Arteris, Inc. reported a significant increase in revenue for the first quarter of 2026, generating $22.9 million, a 39% rise from $16.5 million in the same period last year. The growth was driven by a 26% increase in licensing, support, and maintenance revenue, which reached $19.3 million, and a substantial 114% increase in variable royalties, totaling $2.5 million. The company also saw a notable rise in professional services revenue, which amounted to $1.2 million, compared to just $30,000 in the prior year. Despite this revenue growth, Arteris recorded a net loss of $8.0 million, slightly improved from a loss of $8.1 million in Q1 2025, resulting in a net loss per share of $0.17, compared to $0.20 in the previous year.

The company's financial position has changed significantly since the end of 2025, with total assets increasing to $139.9 million from $115.0 million. This growth was primarily attributed to the acquisition of Cycuity, completed on January 14, 2026, for approximately $43.1 million.
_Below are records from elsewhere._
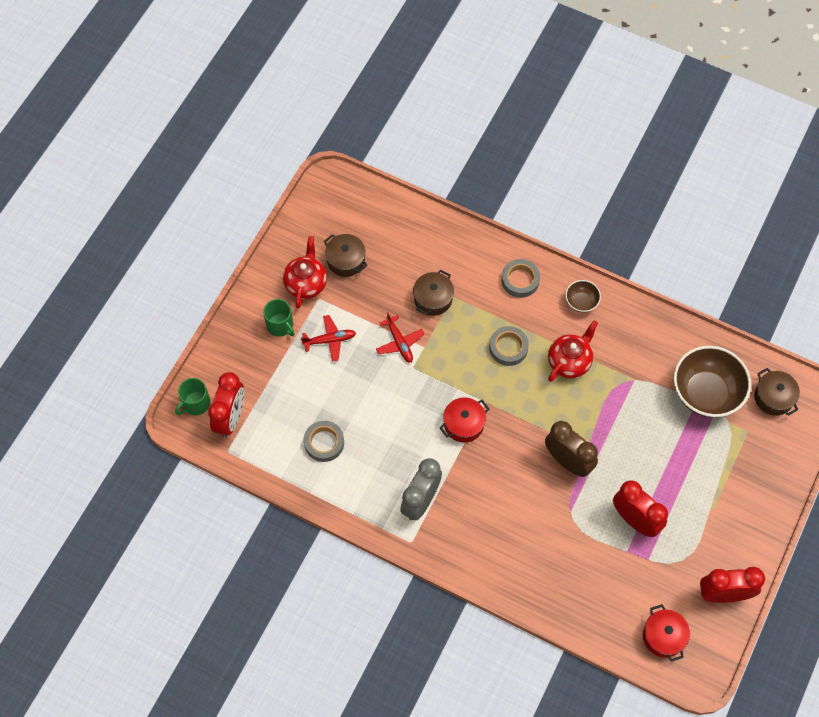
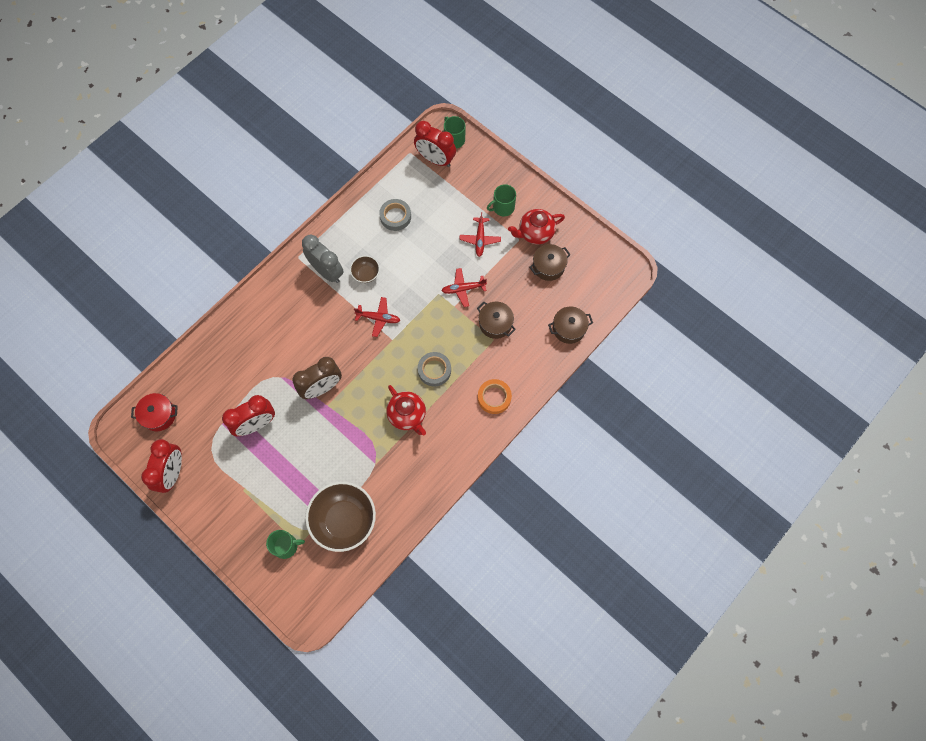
camera: 105 degrees right, 5 degrees up
(306, 283) = (535, 233): red teapot -> red teapot turned 135 degrees clockwise
(464, 424) = (378, 318): red pot -> red plane
(520, 280) = (494, 397): grey tape -> orange tape
(581, 302) = (460, 442): brown bowl -> brown bowl (366, 274)
(754, 443) = (286, 546): none -> green mug
(773, 398) = (321, 579): brown pot -> brown pot (569, 329)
The acquisition added $31.0 million in goodwill and $18.1 million in identifiable intangible assets, enhancing Arteris's capabilities in semiconductor cybersecurity. The company’s cash and cash equivalents decreased to $11.7 million from $33.9 million, reflecting cash outflows related to the acquisition and operational expenses.
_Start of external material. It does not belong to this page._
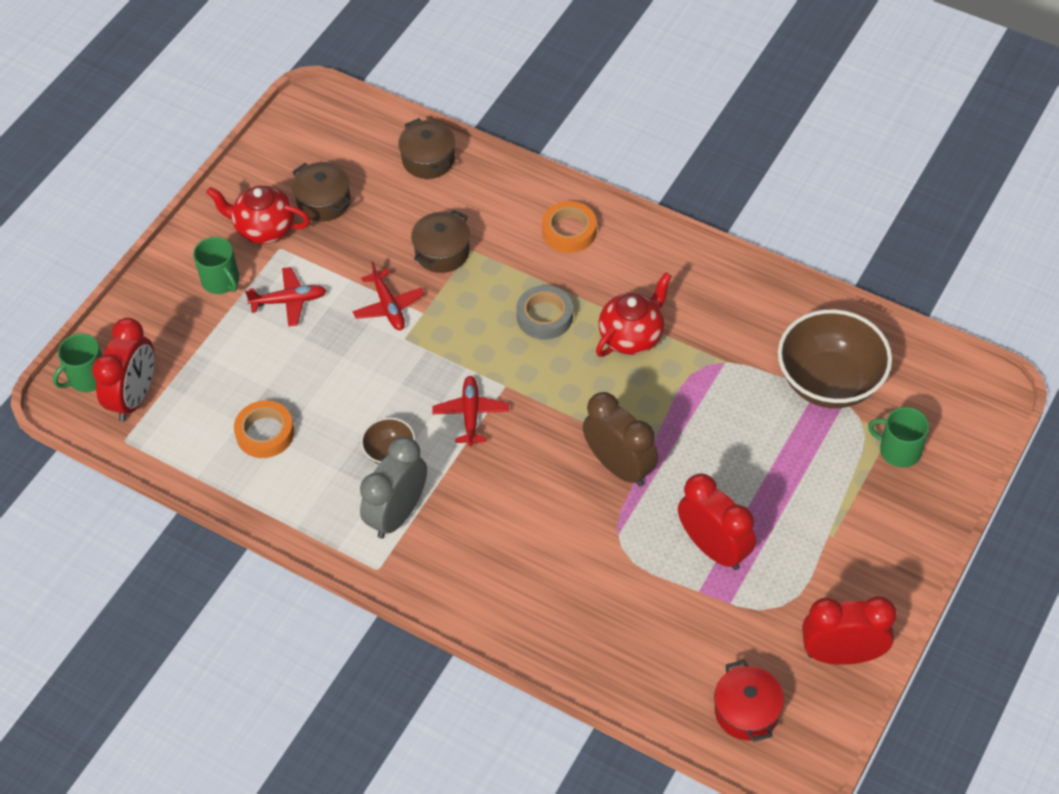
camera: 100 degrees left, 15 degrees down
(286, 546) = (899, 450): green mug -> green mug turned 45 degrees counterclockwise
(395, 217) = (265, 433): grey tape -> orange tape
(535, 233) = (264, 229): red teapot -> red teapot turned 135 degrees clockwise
Operationally, Arteris reported 25 Confirmed Design Starts in the first quarter of 2026, up from 17 in the same period last year, indicating increased customer engagement and product adoption. The company’s Annual Contract Value (ACV) rose to $84.9 million, up from $62.1 million in Q1 2025, while the total ACV plus royalties reached $92.8 million, compared to $66.8 million a year earlier. The increase in ACV reflects the successful expansion of customer contracts and the adoption of new products, particularly those related to hardware security verification services introduced through the Cycuity acquisition.

Despite the positive revenue trends, Arteris faced increased operating expenses, which rose to $29.0 million from $22.7 million year-over-year. Research and development expenses increased by 22% to $14.5 million, driven by investments in next-generation products and higher employee-related costs. Sales and marketing expenses also grew by 31% to $8.5 million, reflecting the need for increased headcount to support business growth. The company anticipates that these expenses will continue to rise in the near term as it invests in technology and product development.

Looking ahead, Arteris remains focused on leveraging its recent acquisitions to enhance its product offerings and address growing market demands, particularly in the semiconductor industry. The company expects to continue investing in research and development to drive innovation and maintain competitive advantages. However, it acknowledges the cyclical nature of the semiconductor market and the potential impact of global economic conditions on its operations and revenue.

About Arteris, Inc.

Arteris, Inc. provides semiconductor system intellectual property (IP) solutions, specializing in Network-on-Chip (NoC) interconnect IP and SoC Integration Automation (SIA) software. Its products enable efficient on-chip communication and integration of IP blocks in complex System-on-Chip (SoC) designs across automotive, enterprise computing, communications, consumer electronics, and industrial markets. Arteris licenses configurable IP and software under a fee and royalty model, offering performance, cost, and development time advantages to semiconductor and system companies worldwide.

This description was generated via AI from an annual report. Updated 8 months ago.